- CHALLENGE: Reproduce the classification lines of every record below word for word, omitting the pictures from the answer.

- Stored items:

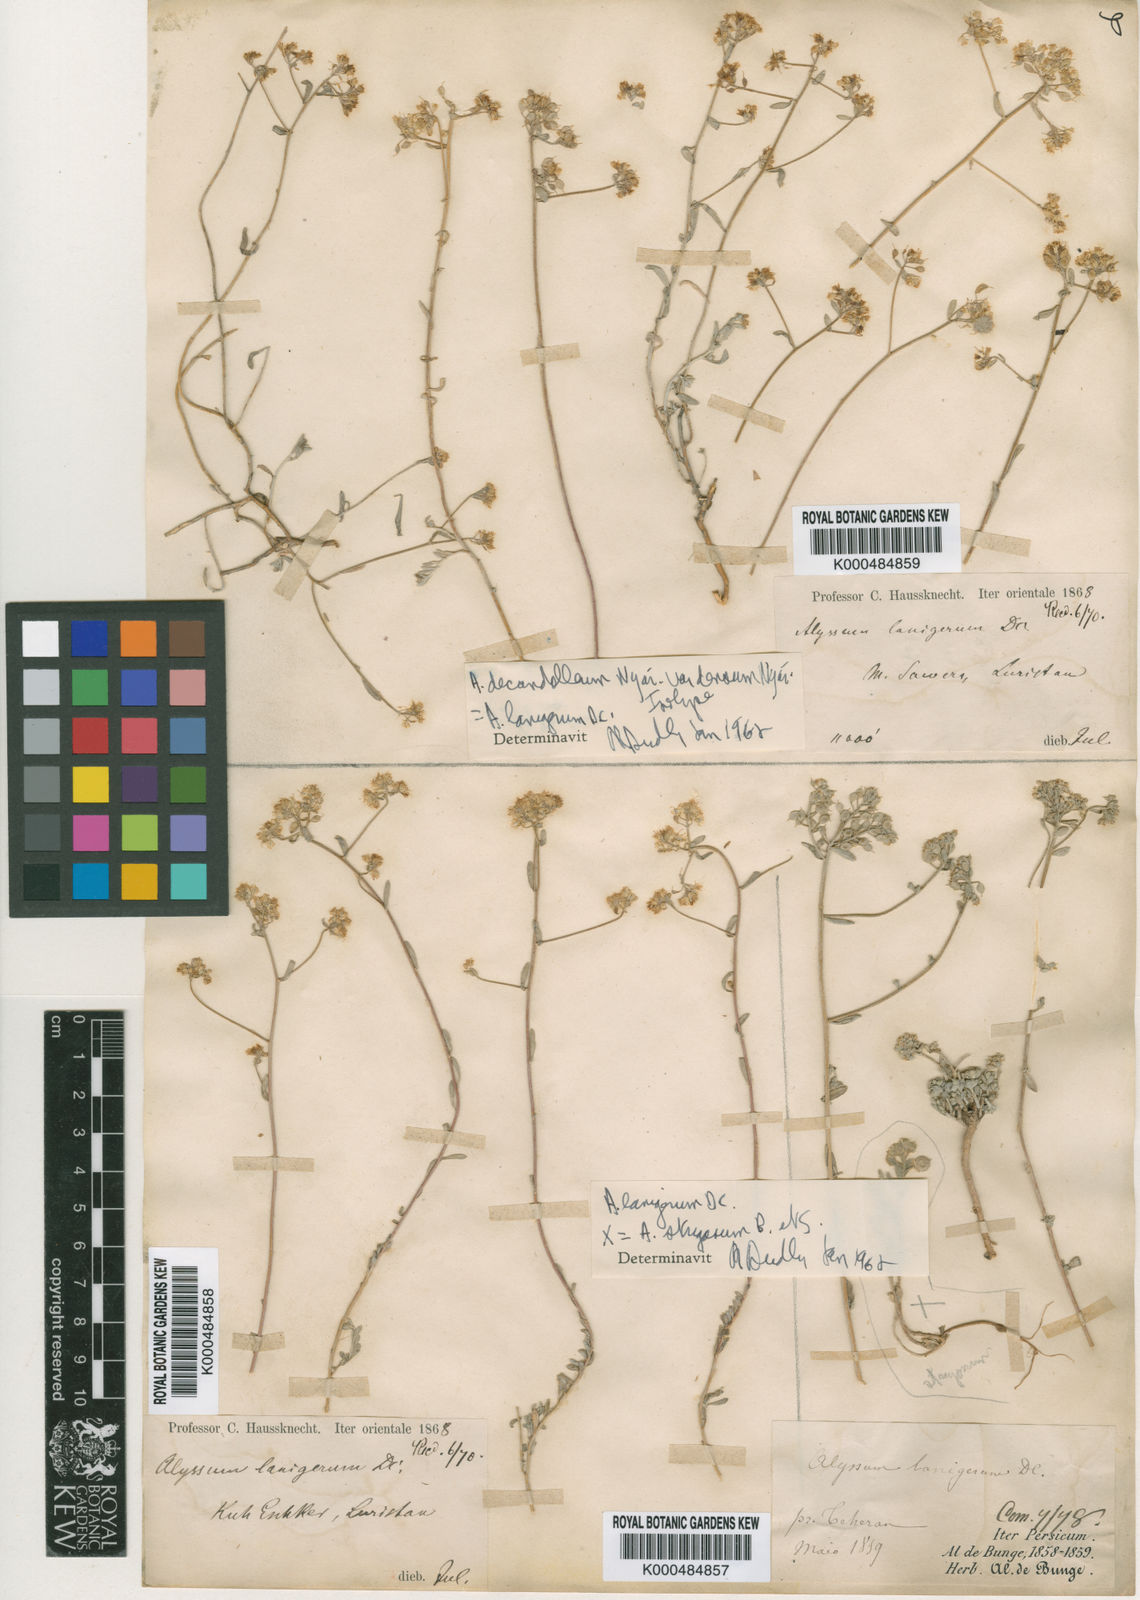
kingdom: Plantae
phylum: Tracheophyta
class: Magnoliopsida
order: Brassicales
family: Brassicaceae
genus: Odontarrhena
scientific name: Odontarrhena tortuosa
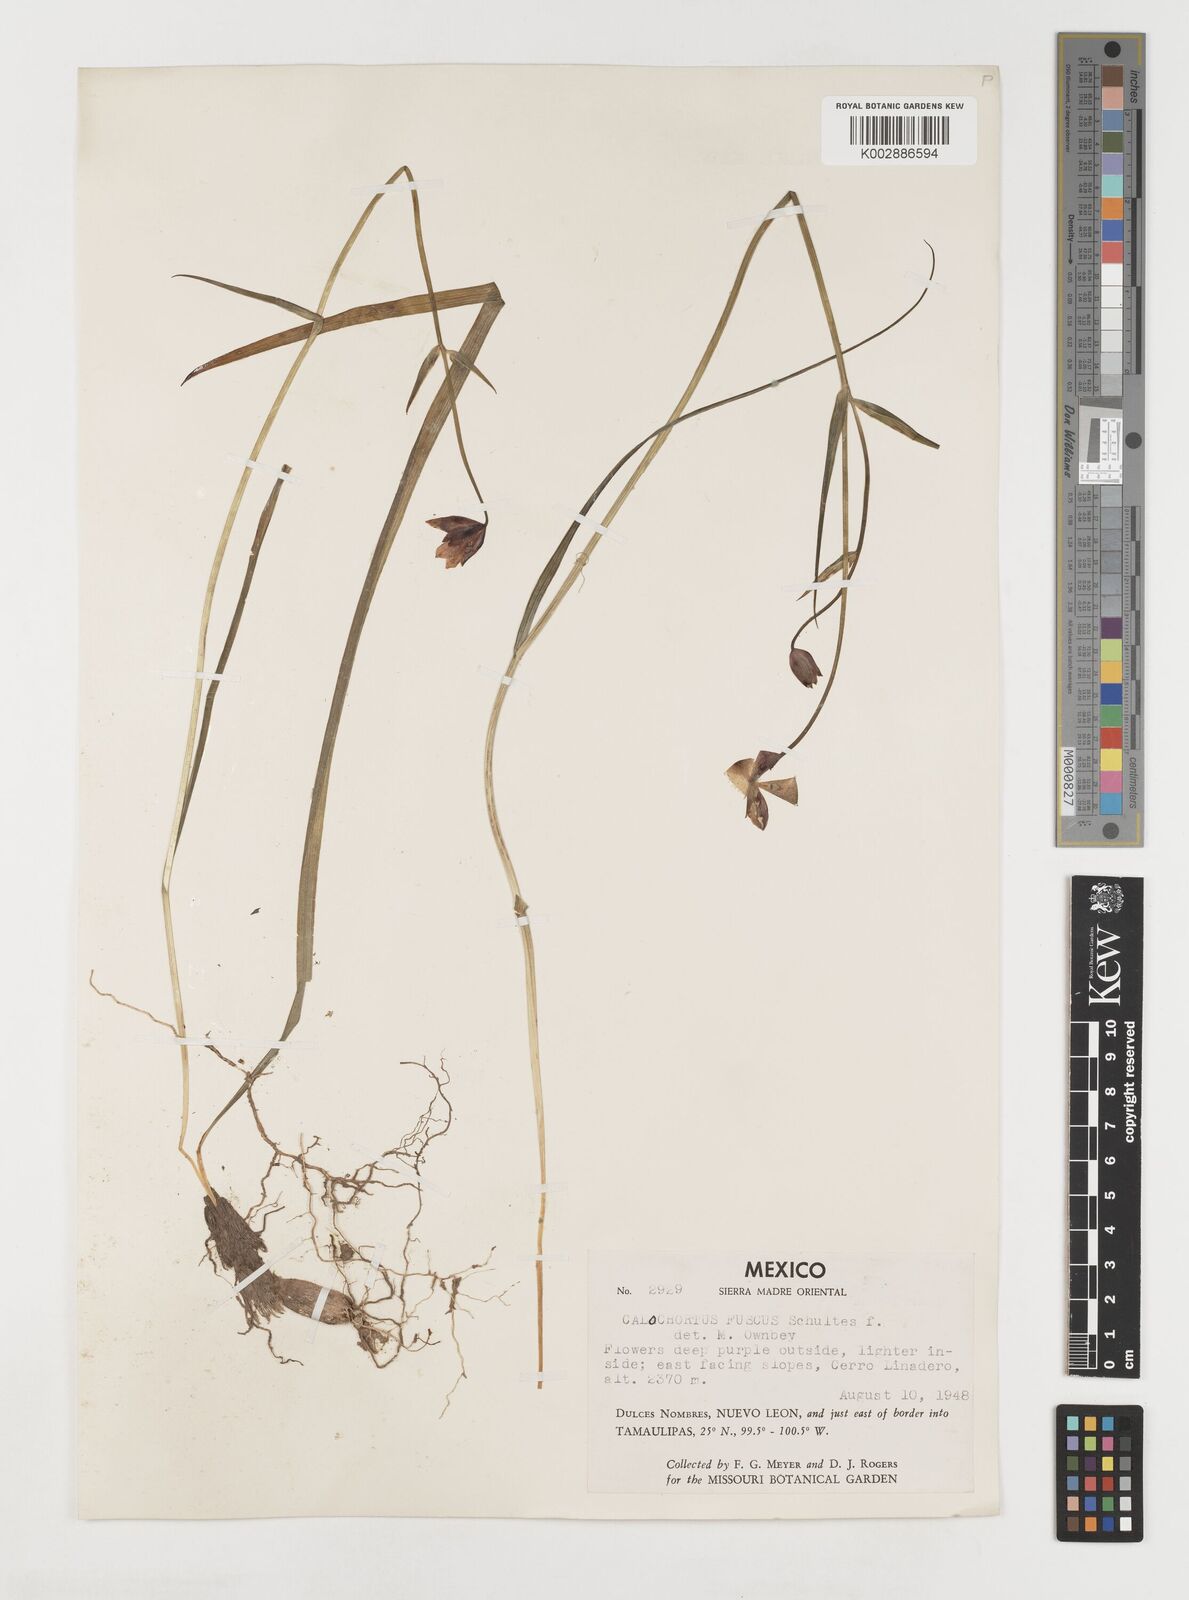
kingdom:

- RESPONSE BELOW:
kingdom: Plantae
phylum: Tracheophyta
class: Magnoliopsida
order: Brassicales
family: Brassicaceae
genus: Odontarrhena
scientific name: Odontarrhena tortuosa
kingdom:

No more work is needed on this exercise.